Requirement -
Copy out the data below word for word, keeping every line in the same order.

Data provided -
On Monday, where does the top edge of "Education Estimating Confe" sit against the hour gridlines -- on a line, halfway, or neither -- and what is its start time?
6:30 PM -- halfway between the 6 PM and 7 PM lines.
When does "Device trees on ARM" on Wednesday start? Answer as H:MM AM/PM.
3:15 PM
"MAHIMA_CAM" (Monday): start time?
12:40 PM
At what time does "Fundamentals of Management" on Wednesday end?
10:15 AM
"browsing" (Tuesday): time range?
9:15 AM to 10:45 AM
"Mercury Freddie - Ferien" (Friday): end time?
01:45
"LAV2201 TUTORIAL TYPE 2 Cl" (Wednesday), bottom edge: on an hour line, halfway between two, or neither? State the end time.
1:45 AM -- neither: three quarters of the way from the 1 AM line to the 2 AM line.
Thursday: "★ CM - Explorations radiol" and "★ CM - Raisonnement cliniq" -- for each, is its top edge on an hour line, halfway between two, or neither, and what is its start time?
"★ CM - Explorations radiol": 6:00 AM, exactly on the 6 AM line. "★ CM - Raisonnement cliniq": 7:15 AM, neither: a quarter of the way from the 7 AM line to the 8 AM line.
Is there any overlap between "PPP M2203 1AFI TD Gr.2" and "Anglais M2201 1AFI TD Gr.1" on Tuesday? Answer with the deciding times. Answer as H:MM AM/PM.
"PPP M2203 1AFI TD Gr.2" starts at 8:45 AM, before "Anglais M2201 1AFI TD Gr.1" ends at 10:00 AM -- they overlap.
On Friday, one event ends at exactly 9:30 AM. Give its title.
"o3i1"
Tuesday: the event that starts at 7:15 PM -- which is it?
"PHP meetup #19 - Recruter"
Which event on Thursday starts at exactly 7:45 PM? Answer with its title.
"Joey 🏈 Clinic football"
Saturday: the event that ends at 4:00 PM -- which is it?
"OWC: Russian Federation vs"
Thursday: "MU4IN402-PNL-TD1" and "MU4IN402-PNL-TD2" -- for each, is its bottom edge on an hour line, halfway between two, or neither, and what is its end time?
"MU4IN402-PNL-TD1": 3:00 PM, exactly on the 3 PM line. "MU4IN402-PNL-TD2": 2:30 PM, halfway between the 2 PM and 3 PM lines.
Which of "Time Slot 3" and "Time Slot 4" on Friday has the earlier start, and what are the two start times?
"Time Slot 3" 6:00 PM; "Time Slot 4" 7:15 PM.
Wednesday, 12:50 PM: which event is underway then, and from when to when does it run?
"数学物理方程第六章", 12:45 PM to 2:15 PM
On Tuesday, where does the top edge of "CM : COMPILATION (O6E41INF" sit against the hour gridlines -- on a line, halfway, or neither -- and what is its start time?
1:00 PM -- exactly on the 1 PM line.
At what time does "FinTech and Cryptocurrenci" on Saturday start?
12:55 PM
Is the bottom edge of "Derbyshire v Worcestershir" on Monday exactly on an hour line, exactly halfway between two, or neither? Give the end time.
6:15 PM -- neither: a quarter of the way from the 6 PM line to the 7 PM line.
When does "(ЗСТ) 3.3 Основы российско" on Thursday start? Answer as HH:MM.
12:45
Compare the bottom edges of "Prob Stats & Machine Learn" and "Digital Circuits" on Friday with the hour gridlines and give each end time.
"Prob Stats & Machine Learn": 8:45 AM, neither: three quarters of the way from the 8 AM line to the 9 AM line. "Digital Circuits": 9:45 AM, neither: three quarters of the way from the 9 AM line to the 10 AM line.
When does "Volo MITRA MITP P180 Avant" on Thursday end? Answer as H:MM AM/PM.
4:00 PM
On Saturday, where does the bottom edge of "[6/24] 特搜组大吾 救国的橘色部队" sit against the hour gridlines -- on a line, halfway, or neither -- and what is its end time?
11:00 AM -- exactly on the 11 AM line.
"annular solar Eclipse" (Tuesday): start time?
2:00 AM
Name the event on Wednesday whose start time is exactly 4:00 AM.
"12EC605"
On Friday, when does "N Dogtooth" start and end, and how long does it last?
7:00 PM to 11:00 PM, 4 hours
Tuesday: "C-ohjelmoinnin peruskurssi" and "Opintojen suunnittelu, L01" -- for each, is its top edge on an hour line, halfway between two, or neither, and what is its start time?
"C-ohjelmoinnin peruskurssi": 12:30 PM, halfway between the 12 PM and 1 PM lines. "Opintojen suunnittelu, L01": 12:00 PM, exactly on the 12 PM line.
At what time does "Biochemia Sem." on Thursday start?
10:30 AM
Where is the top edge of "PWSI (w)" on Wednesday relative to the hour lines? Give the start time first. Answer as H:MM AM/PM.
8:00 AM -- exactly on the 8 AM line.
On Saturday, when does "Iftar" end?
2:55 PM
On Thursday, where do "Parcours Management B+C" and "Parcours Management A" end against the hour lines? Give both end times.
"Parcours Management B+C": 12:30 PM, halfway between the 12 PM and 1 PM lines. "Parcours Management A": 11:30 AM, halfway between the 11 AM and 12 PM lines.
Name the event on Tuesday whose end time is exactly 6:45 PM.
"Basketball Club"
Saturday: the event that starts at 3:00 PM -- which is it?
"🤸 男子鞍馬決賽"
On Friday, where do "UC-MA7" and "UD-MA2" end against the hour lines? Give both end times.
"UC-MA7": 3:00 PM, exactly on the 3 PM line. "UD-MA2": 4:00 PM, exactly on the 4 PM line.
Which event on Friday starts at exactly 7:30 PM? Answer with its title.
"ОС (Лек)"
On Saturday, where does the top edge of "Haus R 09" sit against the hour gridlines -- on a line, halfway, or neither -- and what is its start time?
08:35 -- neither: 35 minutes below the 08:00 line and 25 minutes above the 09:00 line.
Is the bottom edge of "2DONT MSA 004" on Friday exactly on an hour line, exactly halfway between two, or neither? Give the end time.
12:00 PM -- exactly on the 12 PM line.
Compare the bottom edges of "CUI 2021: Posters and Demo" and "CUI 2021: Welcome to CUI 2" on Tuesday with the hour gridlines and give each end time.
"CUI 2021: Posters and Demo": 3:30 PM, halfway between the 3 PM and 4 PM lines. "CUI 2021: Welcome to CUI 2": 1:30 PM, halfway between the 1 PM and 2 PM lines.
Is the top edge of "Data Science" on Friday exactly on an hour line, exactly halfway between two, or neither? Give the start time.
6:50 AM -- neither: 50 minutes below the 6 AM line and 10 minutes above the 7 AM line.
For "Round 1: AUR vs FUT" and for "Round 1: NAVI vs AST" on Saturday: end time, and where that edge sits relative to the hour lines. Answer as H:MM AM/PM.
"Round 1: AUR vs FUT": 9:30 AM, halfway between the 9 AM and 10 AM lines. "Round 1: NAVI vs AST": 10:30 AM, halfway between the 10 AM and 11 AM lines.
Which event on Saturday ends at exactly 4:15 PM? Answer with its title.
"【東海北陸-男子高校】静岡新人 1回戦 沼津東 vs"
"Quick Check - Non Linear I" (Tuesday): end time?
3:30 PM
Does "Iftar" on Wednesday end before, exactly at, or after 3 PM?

Result of this exercise -
On Monday, where does the top edge of "Education Estimating Confe" sit against the hour gridlines -- on a line, halfway, or neither -- and what is its start time?
6:30 PM -- halfway between the 6 PM and 7 PM lines.
When does "Device trees on ARM" on Wednesday start? Answer as H:MM AM/PM.
3:15 PM
"MAHIMA_CAM" (Monday): start time?
12:40 PM
At what time does "Fundamentals of Management" on Wednesday end?
10:15 AM
"browsing" (Tuesday): time range?
9:15 AM to 10:45 AM
"Mercury Freddie - Ferien" (Friday): end time?
01:45
"LAV2201 TUTORIAL TYPE 2 Cl" (Wednesday), bottom edge: on an hour line, halfway between two, or neither? State the end time.
1:45 AM -- neither: three quarters of the way from the 1 AM line to the 2 AM line.
Thursday: "★ CM - Explorations radiol" and "★ CM - Raisonnement cliniq" -- for each, is its top edge on an hour line, halfway between two, or neither, and what is its start time?
"★ CM - Explorations radiol": 6:00 AM, exactly on the 6 AM line. "★ CM - Raisonnement cliniq": 7:15 AM, neither: a quarter of the way from the 7 AM line to the 8 AM line.
Is there any overlap between "PPP M2203 1AFI TD Gr.2" and "Anglais M2201 1AFI TD Gr.1" on Tuesday? Answer with the deciding times. Answer as H:MM AM/PM.
"PPP M2203 1AFI TD Gr.2" starts at 8:45 AM, before "Anglais M2201 1AFI TD Gr.1" ends at 10:00 AM -- they overlap.
On Friday, one event ends at exactly 9:30 AM. Give its title.
"o3i1"
Tuesday: the event that starts at 7:15 PM -- which is it?
"PHP meetup #19 - Recruter"
Which event on Thursday starts at exactly 7:45 PM? Answer with its title.
"Joey 🏈 Clinic football"
Saturday: the event that ends at 4:00 PM -- which is it?
"OWC: Russian Federation vs"
Thursday: "MU4IN402-PNL-TD1" and "MU4IN402-PNL-TD2" -- for each, is its bottom edge on an hour line, halfway between two, or neither, and what is its end time?
"MU4IN402-PNL-TD1": 3:00 PM, exactly on the 3 PM line. "MU4IN402-PNL-TD2": 2:30 PM, halfway between the 2 PM and 3 PM lines.
Which of "Time Slot 3" and "Time Slot 4" on Friday has the earlier start, and what are the two start times?
"Time Slot 3" 6:00 PM; "Time Slot 4" 7:15 PM.
Wednesday, 12:50 PM: which event is underway then, and from when to when does it run?
"数学物理方程第六章", 12:45 PM to 2:15 PM
On Tuesday, where does the top edge of "CM : COMPILATION (O6E41INF" sit against the hour gridlines -- on a line, halfway, or neither -- and what is its start time?
1:00 PM -- exactly on the 1 PM line.
At what time does "FinTech and Cryptocurrenci" on Saturday start?
12:55 PM
Is the bottom edge of "Derbyshire v Worcestershir" on Monday exactly on an hour line, exactly halfway between two, or neither? Give the end time.
6:15 PM -- neither: a quarter of the way from the 6 PM line to the 7 PM line.
When does "(ЗСТ) 3.3 Основы российско" on Thursday start? Answer as HH:MM.
12:45
Compare the bottom edges of "Prob Stats & Machine Learn" and "Digital Circuits" on Friday with the hour gridlines and give each end time.
"Prob Stats & Machine Learn": 8:45 AM, neither: three quarters of the way from the 8 AM line to the 9 AM line. "Digital Circuits": 9:45 AM, neither: three quarters of the way from the 9 AM line to the 10 AM line.
When does "Volo MITRA MITP P180 Avant" on Thursday end? Answer as H:MM AM/PM.
4:00 PM
On Saturday, where does the bottom edge of "[6/24] 特搜组大吾 救国的橘色部队" sit against the hour gridlines -- on a line, halfway, or neither -- and what is its end time?
11:00 AM -- exactly on the 11 AM line.
"annular solar Eclipse" (Tuesday): start time?
2:00 AM
Name the event on Wednesday whose start time is exactly 4:00 AM.
"12EC605"
On Friday, when does "N Dogtooth" start and end, and how long does it last?
7:00 PM to 11:00 PM, 4 hours
Tuesday: "C-ohjelmoinnin peruskurssi" and "Opintojen suunnittelu, L01" -- for each, is its top edge on an hour line, halfway between two, or neither, and what is its start time?
"C-ohjelmoinnin peruskurssi": 12:30 PM, halfway between the 12 PM and 1 PM lines. "Opintojen suunnittelu, L01": 12:00 PM, exactly on the 12 PM line.
At what time does "Biochemia Sem." on Thursday start?
10:30 AM
Where is the top edge of "PWSI (w)" on Wednesday relative to the hour lines? Give the start time first. Answer as H:MM AM/PM.
8:00 AM -- exactly on the 8 AM line.
On Saturday, when does "Iftar" end?
2:55 PM
On Thursday, where do "Parcours Management B+C" and "Parcours Management A" end against the hour lines? Give both end times.
"Parcours Management B+C": 12:30 PM, halfway between the 12 PM and 1 PM lines. "Parcours Management A": 11:30 AM, halfway between the 11 AM and 12 PM lines.
Name the event on Tuesday whose end time is exactly 6:45 PM.
"Basketball Club"
Saturday: the event that starts at 3:00 PM -- which is it?
"🤸 男子鞍馬決賽"
On Friday, where do "UC-MA7" and "UD-MA2" end against the hour lines? Give both end times.
"UC-MA7": 3:00 PM, exactly on the 3 PM line. "UD-MA2": 4:00 PM, exactly on the 4 PM line.
Which event on Friday starts at exactly 7:30 PM? Answer with its title.
"ОС (Лек)"
On Saturday, where does the top edge of "Haus R 09" sit against the hour gridlines -- on a line, halfway, or neither -- and what is its start time?
08:35 -- neither: 35 minutes below the 08:00 line and 25 minutes above the 09:00 line.
Is the bottom edge of "2DONT MSA 004" on Friday exactly on an hour line, exactly halfway between two, or neither? Give the end time.
12:00 PM -- exactly on the 12 PM line.
Compare the bottom edges of "CUI 2021: Posters and Demo" and "CUI 2021: Welcome to CUI 2" on Tuesday with the hour gridlines and give each end time.
"CUI 2021: Posters and Demo": 3:30 PM, halfway between the 3 PM and 4 PM lines. "CUI 2021: Welcome to CUI 2": 1:30 PM, halfway between the 1 PM and 2 PM lines.
Is the top edge of "Data Science" on Friday exactly on an hour line, exactly halfway between two, or neither? Give the start time.
6:50 AM -- neither: 50 minutes below the 6 AM line and 10 minutes above the 7 AM line.
For "Round 1: AUR vs FUT" and for "Round 1: NAVI vs AST" on Saturday: end time, and where that edge sits relative to the hour lines. Answer as H:MM AM/PM.
"Round 1: AUR vs FUT": 9:30 AM, halfway between the 9 AM and 10 AM lines. "Round 1: NAVI vs AST": 10:30 AM, halfway between the 10 AM and 11 AM lines.
Which event on Saturday ends at exactly 4:15 PM? Answer with its title.
"【東海北陸-男子高校】静岡新人 1回戦 沼津東 vs"
"Quick Check - Non Linear I" (Tuesday): end time?
3:30 PM
Does "Iftar" on Wednesday end before, exactly at, or after 3 PM?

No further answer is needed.